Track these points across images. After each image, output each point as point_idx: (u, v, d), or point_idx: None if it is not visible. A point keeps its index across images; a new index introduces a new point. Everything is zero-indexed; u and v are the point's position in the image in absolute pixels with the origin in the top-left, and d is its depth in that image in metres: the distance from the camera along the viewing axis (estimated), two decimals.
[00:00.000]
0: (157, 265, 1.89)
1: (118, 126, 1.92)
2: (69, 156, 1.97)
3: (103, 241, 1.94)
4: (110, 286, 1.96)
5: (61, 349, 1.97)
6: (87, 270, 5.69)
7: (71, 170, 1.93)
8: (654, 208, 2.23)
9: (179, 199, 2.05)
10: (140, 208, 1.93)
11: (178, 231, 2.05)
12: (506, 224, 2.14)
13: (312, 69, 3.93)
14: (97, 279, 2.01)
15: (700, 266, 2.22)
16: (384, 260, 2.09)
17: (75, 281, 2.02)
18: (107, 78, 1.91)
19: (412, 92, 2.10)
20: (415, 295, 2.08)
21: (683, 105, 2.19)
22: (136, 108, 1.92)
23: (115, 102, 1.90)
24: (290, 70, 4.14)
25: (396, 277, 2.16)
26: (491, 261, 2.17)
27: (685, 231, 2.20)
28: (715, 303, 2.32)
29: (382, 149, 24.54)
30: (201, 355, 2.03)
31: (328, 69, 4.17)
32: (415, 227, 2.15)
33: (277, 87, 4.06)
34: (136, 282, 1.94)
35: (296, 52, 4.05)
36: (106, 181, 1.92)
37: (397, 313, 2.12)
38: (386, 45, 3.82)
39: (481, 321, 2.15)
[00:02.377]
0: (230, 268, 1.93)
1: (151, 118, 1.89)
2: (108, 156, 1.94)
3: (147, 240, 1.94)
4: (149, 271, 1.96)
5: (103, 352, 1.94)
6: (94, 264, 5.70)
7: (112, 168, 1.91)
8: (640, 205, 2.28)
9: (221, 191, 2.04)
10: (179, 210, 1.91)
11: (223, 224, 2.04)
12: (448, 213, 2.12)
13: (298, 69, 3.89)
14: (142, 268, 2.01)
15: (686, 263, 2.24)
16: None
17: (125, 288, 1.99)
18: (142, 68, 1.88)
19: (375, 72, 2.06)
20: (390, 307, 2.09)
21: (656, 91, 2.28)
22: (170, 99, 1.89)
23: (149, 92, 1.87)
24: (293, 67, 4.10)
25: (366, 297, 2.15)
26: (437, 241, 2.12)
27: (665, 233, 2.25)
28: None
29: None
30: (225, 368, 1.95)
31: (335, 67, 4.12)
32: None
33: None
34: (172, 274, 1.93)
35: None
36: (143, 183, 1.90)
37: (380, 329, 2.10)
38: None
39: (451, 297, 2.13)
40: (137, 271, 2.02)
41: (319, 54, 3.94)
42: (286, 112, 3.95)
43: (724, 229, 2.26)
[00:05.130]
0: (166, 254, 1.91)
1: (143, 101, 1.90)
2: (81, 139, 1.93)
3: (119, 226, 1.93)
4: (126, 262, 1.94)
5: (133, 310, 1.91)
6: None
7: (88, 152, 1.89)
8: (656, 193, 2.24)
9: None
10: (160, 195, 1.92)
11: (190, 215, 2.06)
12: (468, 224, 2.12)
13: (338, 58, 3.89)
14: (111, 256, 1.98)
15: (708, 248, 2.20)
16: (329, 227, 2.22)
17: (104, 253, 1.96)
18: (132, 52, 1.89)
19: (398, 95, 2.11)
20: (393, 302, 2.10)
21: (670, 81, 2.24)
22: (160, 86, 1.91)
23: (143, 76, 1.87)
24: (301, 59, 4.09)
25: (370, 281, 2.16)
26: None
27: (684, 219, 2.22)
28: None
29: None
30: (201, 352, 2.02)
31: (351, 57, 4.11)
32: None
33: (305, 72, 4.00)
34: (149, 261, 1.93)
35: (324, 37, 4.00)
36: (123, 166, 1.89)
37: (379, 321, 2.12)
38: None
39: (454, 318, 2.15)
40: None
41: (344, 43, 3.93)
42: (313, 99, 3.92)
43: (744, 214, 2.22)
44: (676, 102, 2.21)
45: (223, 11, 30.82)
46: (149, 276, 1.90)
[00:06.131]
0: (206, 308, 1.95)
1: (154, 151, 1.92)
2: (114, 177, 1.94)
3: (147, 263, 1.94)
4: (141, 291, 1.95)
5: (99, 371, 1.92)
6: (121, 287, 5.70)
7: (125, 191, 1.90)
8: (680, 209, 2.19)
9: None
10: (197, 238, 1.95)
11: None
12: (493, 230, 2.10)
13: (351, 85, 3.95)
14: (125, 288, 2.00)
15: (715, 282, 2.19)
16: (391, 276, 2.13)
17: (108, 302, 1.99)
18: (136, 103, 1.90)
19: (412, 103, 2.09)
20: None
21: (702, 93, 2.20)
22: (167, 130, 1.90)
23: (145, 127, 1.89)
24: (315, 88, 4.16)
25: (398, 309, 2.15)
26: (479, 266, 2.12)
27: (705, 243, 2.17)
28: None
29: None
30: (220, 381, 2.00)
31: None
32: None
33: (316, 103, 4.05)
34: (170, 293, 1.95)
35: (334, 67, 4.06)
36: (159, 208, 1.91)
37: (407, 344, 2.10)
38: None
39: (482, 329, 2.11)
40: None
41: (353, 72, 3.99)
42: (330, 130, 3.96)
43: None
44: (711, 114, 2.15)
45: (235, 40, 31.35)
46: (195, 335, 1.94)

☆ ☆ ☆ ☆ ☆ ☆ ☆

- _EXERCISE DESCRIPTION_: Retype every line of the data, keeping each one exactly as it is.

- _SOLUTION TO THIS TASK_:
Track these points across images. After each image, output each point as point_idx: (u, v, d), or point_idx: None if it is not visible. A point keeps its index across images; a new index introduces a new point. Everything is zero-indexed; u and v are the point's position in the image in absolute pixels with the origin in the top-left, and d is its depth in that image in metres: the distance from the camera along the viewing axis (estimated), two decimals.
[00:00.000]
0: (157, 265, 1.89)
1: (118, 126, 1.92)
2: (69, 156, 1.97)
3: (103, 241, 1.94)
4: (110, 286, 1.96)
5: (61, 349, 1.97)
6: (87, 270, 5.69)
7: (71, 170, 1.93)
8: (654, 208, 2.23)
9: (179, 199, 2.05)
10: (140, 208, 1.93)
11: (178, 231, 2.05)
12: (506, 224, 2.14)
13: (312, 69, 3.93)
14: (97, 279, 2.01)
15: (700, 266, 2.22)
16: (384, 260, 2.09)
17: (75, 281, 2.02)
18: (107, 78, 1.91)
19: (412, 92, 2.10)
20: (415, 295, 2.08)
21: (683, 105, 2.19)
22: (136, 108, 1.92)
23: (115, 102, 1.90)
24: (290, 70, 4.14)
25: (396, 277, 2.16)
26: (491, 261, 2.17)
27: (685, 231, 2.20)
28: (715, 303, 2.32)
29: (382, 149, 24.54)
30: (201, 355, 2.03)
31: (328, 69, 4.17)
32: (415, 227, 2.15)
33: (277, 87, 4.06)
34: (136, 282, 1.94)
35: (296, 52, 4.05)
36: (106, 181, 1.92)
37: (397, 313, 2.12)
38: (386, 45, 3.82)
39: (481, 321, 2.15)
[00:02.377]
0: (230, 268, 1.93)
1: (151, 118, 1.89)
2: (108, 156, 1.94)
3: (147, 240, 1.94)
4: (149, 271, 1.96)
5: (103, 352, 1.94)
6: (94, 264, 5.70)
7: (112, 168, 1.91)
8: (640, 205, 2.28)
9: (221, 191, 2.04)
10: (179, 210, 1.91)
11: (223, 224, 2.04)
12: (448, 213, 2.12)
13: (298, 69, 3.89)
14: (142, 268, 2.01)
15: (686, 263, 2.24)
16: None
17: (125, 288, 1.99)
18: (142, 68, 1.88)
19: (375, 72, 2.06)
20: (390, 307, 2.09)
21: (656, 91, 2.28)
22: (170, 99, 1.89)
23: (149, 92, 1.87)
24: (293, 67, 4.10)
25: (366, 297, 2.15)
26: (437, 241, 2.12)
27: (665, 233, 2.25)
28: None
29: None
30: (225, 368, 1.95)
31: (335, 67, 4.12)
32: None
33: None
34: (172, 274, 1.93)
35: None
36: (143, 183, 1.90)
37: (380, 329, 2.10)
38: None
39: (451, 297, 2.13)
40: (137, 271, 2.02)
41: (319, 54, 3.94)
42: (286, 112, 3.95)
43: (724, 229, 2.26)
[00:05.130]
0: (166, 254, 1.91)
1: (143, 101, 1.90)
2: (81, 139, 1.93)
3: (119, 226, 1.93)
4: (126, 262, 1.94)
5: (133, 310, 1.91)
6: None
7: (88, 152, 1.89)
8: (656, 193, 2.24)
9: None
10: (160, 195, 1.92)
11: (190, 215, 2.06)
12: (468, 224, 2.12)
13: (338, 58, 3.89)
14: (111, 256, 1.98)
15: (708, 248, 2.20)
16: (329, 227, 2.22)
17: (104, 253, 1.96)
18: (132, 52, 1.89)
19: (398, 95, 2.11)
20: (393, 302, 2.10)
21: (670, 81, 2.24)
22: (160, 86, 1.91)
23: (143, 76, 1.87)
24: (301, 59, 4.09)
25: (370, 281, 2.16)
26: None
27: (684, 219, 2.22)
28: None
29: None
30: (201, 352, 2.02)
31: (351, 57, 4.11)
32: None
33: (305, 72, 4.00)
34: (149, 261, 1.93)
35: (324, 37, 4.00)
36: (123, 166, 1.89)
37: (379, 321, 2.12)
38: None
39: (454, 318, 2.15)
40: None
41: (344, 43, 3.93)
42: (313, 99, 3.92)
43: (744, 214, 2.22)
44: (676, 102, 2.21)
45: (223, 11, 30.82)
46: (149, 276, 1.90)
[00:06.131]
0: (206, 308, 1.95)
1: (154, 151, 1.92)
2: (114, 177, 1.94)
3: (147, 263, 1.94)
4: (141, 291, 1.95)
5: (99, 371, 1.92)
6: (121, 287, 5.70)
7: (125, 191, 1.90)
8: (680, 209, 2.19)
9: None
10: (197, 238, 1.95)
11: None
12: (493, 230, 2.10)
13: (351, 85, 3.95)
14: (125, 288, 2.00)
15: (715, 282, 2.19)
16: (391, 276, 2.13)
17: (108, 302, 1.99)
18: (136, 103, 1.90)
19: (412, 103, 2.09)
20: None
21: (702, 93, 2.20)
22: (167, 130, 1.90)
23: (145, 127, 1.89)
24: (315, 88, 4.16)
25: (398, 309, 2.15)
26: (479, 266, 2.12)
27: (705, 243, 2.17)
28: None
29: None
30: (220, 381, 2.00)
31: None
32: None
33: (316, 103, 4.05)
34: (170, 293, 1.95)
35: (334, 67, 4.06)
36: (159, 208, 1.91)
37: (407, 344, 2.10)
38: None
39: (482, 329, 2.11)
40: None
41: (353, 72, 3.99)
42: (330, 130, 3.96)
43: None
44: (711, 114, 2.15)
45: (235, 40, 31.35)
46: (195, 335, 1.94)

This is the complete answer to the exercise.